About this task ▸
Going through the material below, please gather all lines with the word "Figure" in them.

Material provided ▸
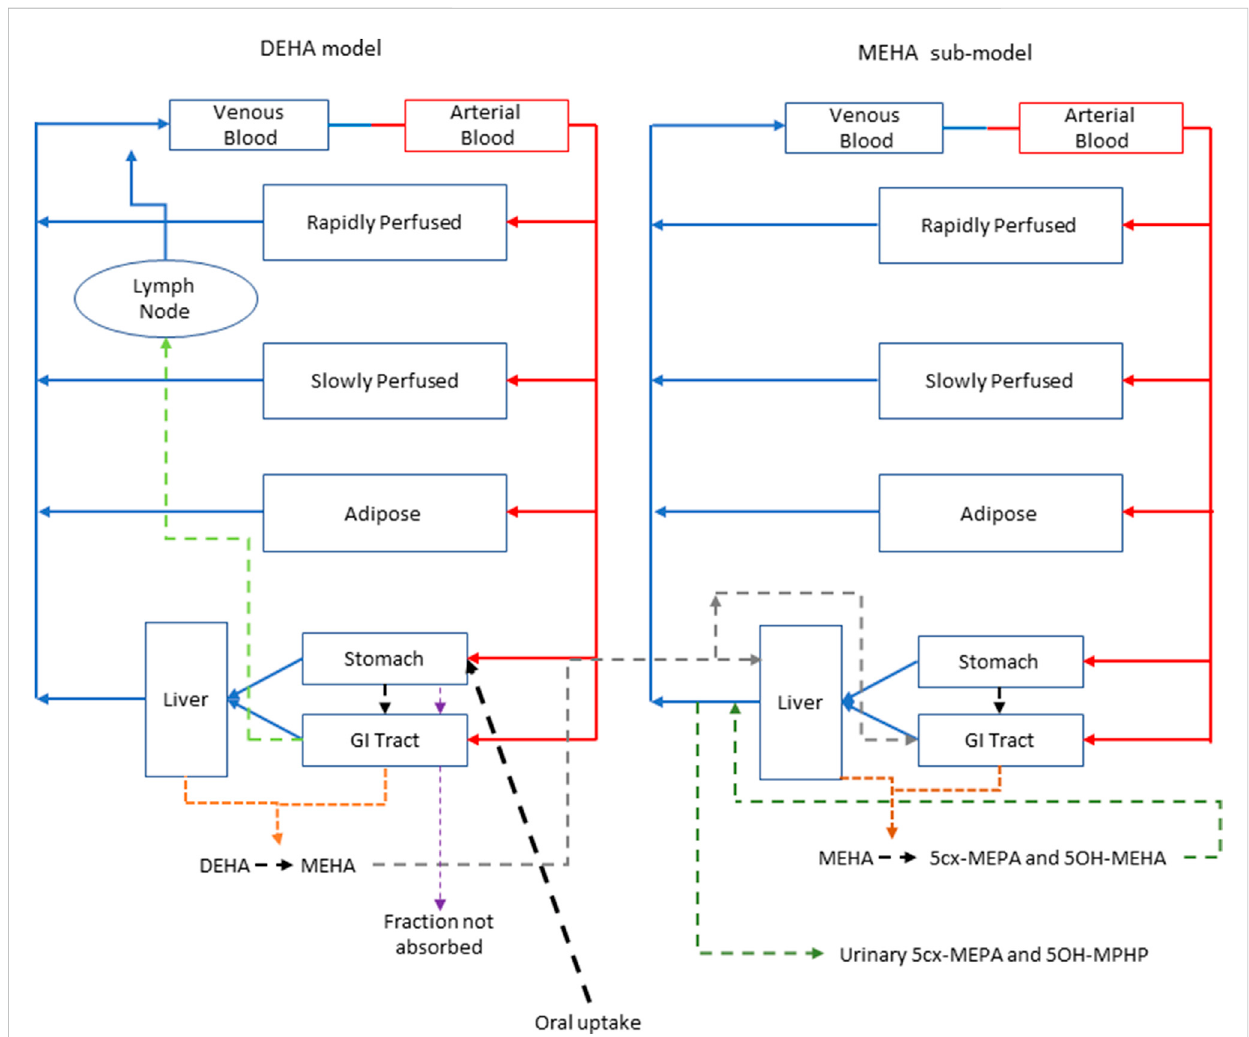
A schema of the model for DEHTP and sub-model for MEHTP. The main model contained a lymphatic compartment (- - - -) which received a portionoforaldosefromthestomachandGItract.Urinaryexcretionofmetaboliteswasdescribedwitha fi rst-ordereliminationrateconstantascribedto the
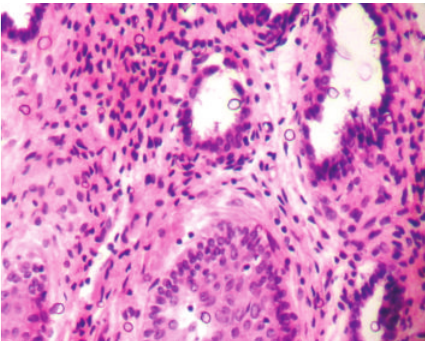
Figure 2: Low power photomicrograph ( × 100) exhibiting glandular structures with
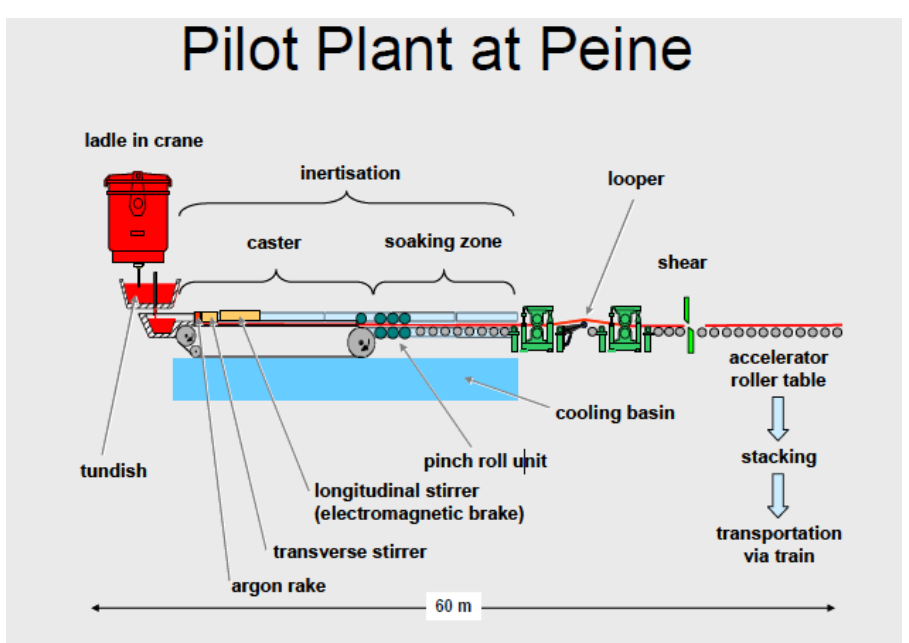
Figure 5. Schematic of the industrial scale pilot plant of Direct Strip Castin (DSC) at Peine, Germany [11].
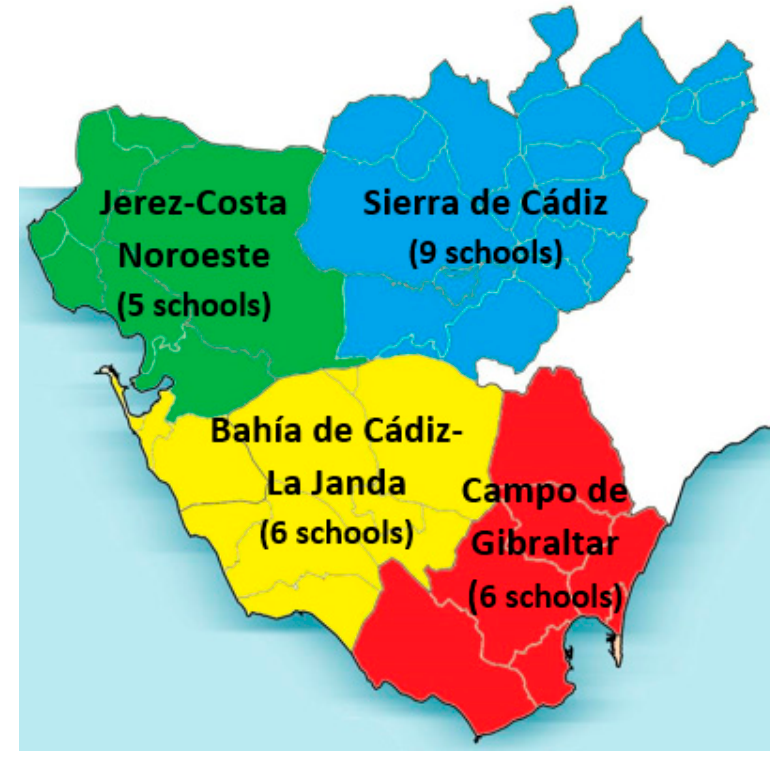
Figure 1. Geographical representation of the 4 study areas in the province of Cádiz.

Answer space ▸
Figure 2: Low power photomicrograph ( × 100) exhibiting glandular structures with
Figure 5. Schematic of the industrial scale pilot plant of Direct Strip Castin (DSC) at Peine, Germany [11].
Figure 1. Geographical representation of the 4 study areas in the province of Cádiz.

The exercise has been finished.